Friday, July 10, 2020

Strengthening the Reading-Writing Connection

“Mrs. Essenburg, is this dialogue, like we were talking about?” 

A 6th grader beckoned to me in the midst of a classroom of heads quietly bent over independent reading books. It took me a moment to recognize what her confusion was. Then I realized the novel she held was an edition printed in England, so the convention for dialogue was to use single quotation marks rather than double. 

Then she pointed to a particular line, “What does this mean?” The line of dialogue started with “I’m,” so what it looked like on the page was this: ‘I’. I can see why that would be confusing: a single quotation mark, a capital letter I, and an apostrophe. Why would a first person singular pronoun be enclosed in single quotation marks--something shed never heard of before. We had a little whispered conversation right there about all those conventions. It’s a confusion I never would have thought to address, so I’m glad we’d been focusing on dialogue in class, resulting in the student being aware enough to identify her confusion (and bold enough to initiate the discussion). 

We started by noticing the dialogue when we read “Funeral,” an excerpt from Ralph Fletcher’s memoir. We inferred the rules for formatting, capitalization, and punctuation from what we saw: 
     “A funeral!” I laughed. “Hey, I’m moving. I’m not dead!”
     “You’ll be dead to us,” Larry pointed out.
 

We wrote our own character sketches which had to include dialogue.
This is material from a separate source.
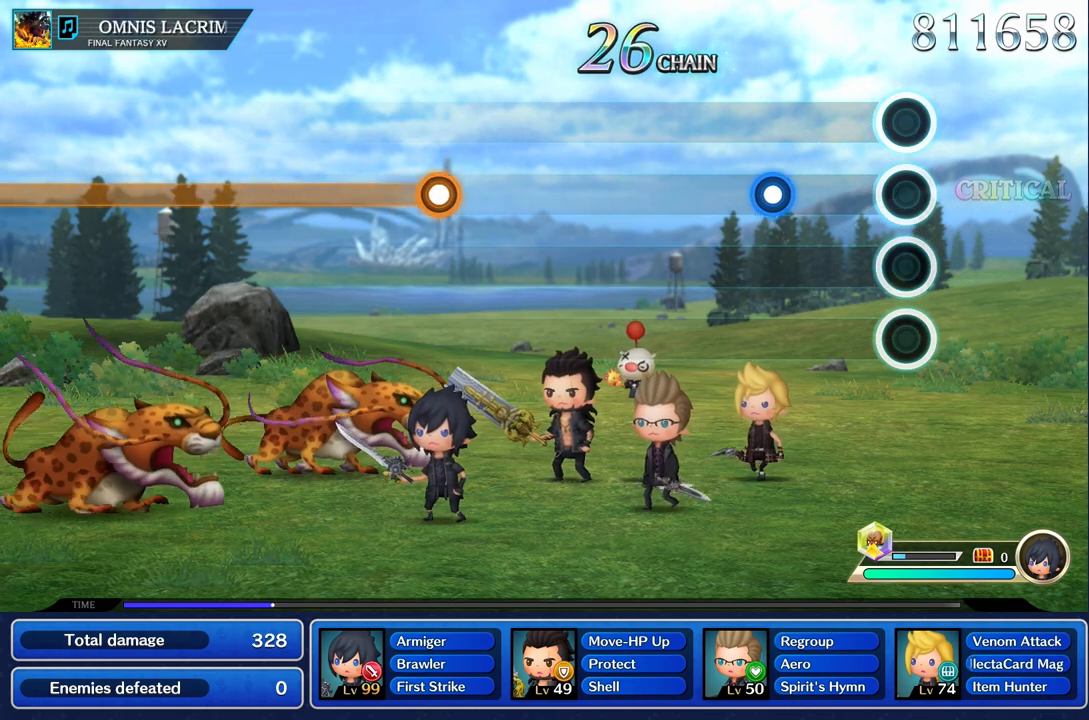
{"buttons": ["R1"], "left_stick": "center", "right_stick": "center", "events": [[367, "R1", "down"]]}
When revising and again when editing, I put two lines of dialogue from “Thank You, Ma’am” by Langston Hughes on the whiteboard, reviewed the guidelines we’d noticed, and asked students to check all their dialogue to be sure they’d applied the guidelines:
     Firmly gripped by his shirt front, the boy said, “Yes’m.” 
     “If I turn you loose, will you run?” asked the woman. 



One of my professional development goals for this summer is to re-read Mechanically Inclined: Building Grammar, Usage, and Style into Writer’s Workshop and make a plan for intentionally integrating this kind of reading-writing connection throughout the 6th and 7th grade ELA curriculum.

We know that grammar and rules instruction not embedded in reading and writing produce limited or even negative improvement in writing (Constance Weaver, Teaching Grammar in Context). We also know that there is a correlation between wide reading and sophisticated writing (Stephen Krashen, Free Voluntary Reading). My goal is to make the transfer even more efficient by raising students’ awareness that reading is watching professional writers at work so we can improve our own craft.